→ RECORDS SUPPLIED:
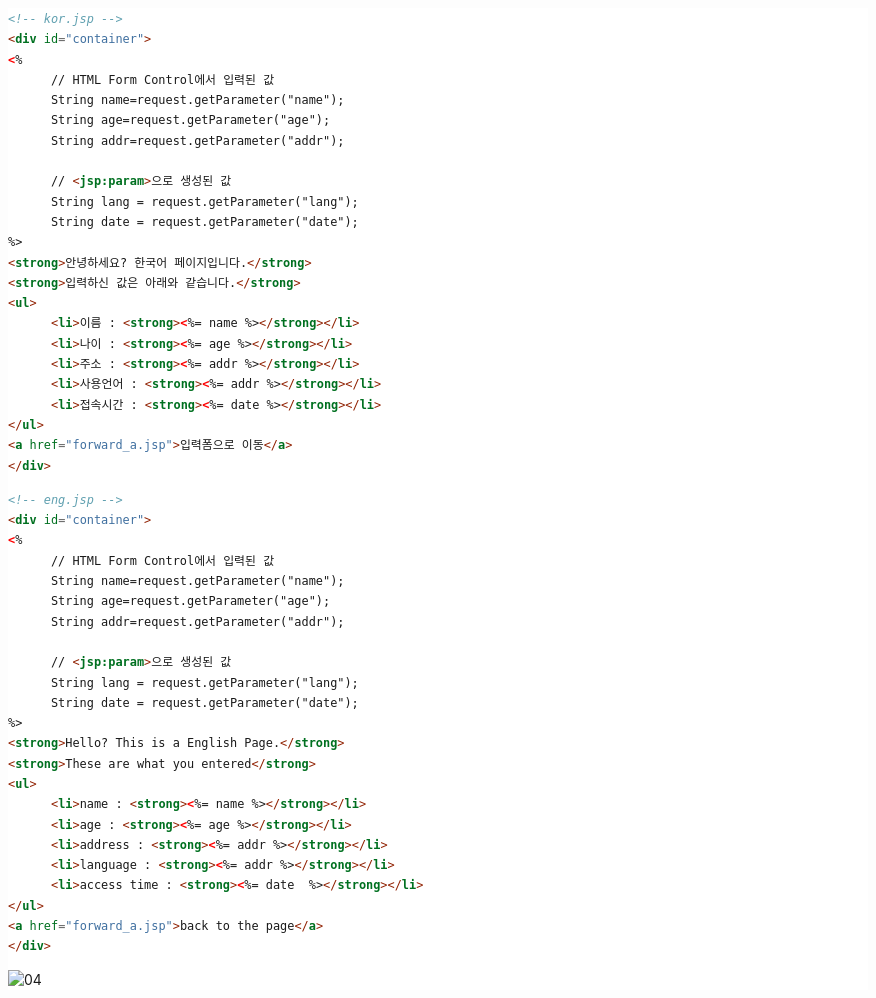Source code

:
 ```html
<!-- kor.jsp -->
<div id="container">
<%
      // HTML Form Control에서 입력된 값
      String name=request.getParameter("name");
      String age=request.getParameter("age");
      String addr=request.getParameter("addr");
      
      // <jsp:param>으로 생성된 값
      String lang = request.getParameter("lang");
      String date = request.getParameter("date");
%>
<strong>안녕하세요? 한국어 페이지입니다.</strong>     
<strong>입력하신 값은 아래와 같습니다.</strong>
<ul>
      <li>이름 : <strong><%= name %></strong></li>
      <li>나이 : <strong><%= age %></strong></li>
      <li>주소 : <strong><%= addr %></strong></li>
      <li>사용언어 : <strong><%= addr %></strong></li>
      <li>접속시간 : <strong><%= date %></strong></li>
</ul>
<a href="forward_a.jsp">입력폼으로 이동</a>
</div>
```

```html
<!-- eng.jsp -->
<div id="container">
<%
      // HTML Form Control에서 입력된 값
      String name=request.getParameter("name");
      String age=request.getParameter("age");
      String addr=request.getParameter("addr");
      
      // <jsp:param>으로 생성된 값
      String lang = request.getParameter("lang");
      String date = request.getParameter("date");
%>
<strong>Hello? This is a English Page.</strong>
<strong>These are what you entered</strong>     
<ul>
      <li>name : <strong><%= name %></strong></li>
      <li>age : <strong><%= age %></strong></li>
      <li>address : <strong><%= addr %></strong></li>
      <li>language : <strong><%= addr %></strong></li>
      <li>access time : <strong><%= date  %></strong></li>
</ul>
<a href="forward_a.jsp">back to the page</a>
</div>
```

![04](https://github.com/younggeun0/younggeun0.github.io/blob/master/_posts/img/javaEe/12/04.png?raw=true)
--
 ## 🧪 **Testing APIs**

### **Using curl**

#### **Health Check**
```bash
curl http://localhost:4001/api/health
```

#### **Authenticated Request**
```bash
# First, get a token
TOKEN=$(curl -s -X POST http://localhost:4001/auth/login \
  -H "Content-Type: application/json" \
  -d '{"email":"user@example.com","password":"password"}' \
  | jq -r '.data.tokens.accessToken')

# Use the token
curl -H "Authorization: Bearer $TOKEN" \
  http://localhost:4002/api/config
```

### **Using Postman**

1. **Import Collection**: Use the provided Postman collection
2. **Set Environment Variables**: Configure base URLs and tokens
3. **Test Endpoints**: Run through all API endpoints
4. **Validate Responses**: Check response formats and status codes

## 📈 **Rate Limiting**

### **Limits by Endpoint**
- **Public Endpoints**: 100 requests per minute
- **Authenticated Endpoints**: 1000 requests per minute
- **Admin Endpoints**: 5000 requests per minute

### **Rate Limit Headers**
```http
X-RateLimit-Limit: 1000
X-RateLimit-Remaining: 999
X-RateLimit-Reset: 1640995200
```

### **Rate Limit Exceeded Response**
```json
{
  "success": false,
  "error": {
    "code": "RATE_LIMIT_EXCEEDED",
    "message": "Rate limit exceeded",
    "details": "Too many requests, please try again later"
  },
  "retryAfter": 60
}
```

→ WHAT YOU NEED TO DO: Scan the records above for the string "Authenticated", then copy each line where it turns up.

→ TASK SOLUTION:
#### **Authenticated Request**
- **Authenticated Endpoints**: 1000 requests per minute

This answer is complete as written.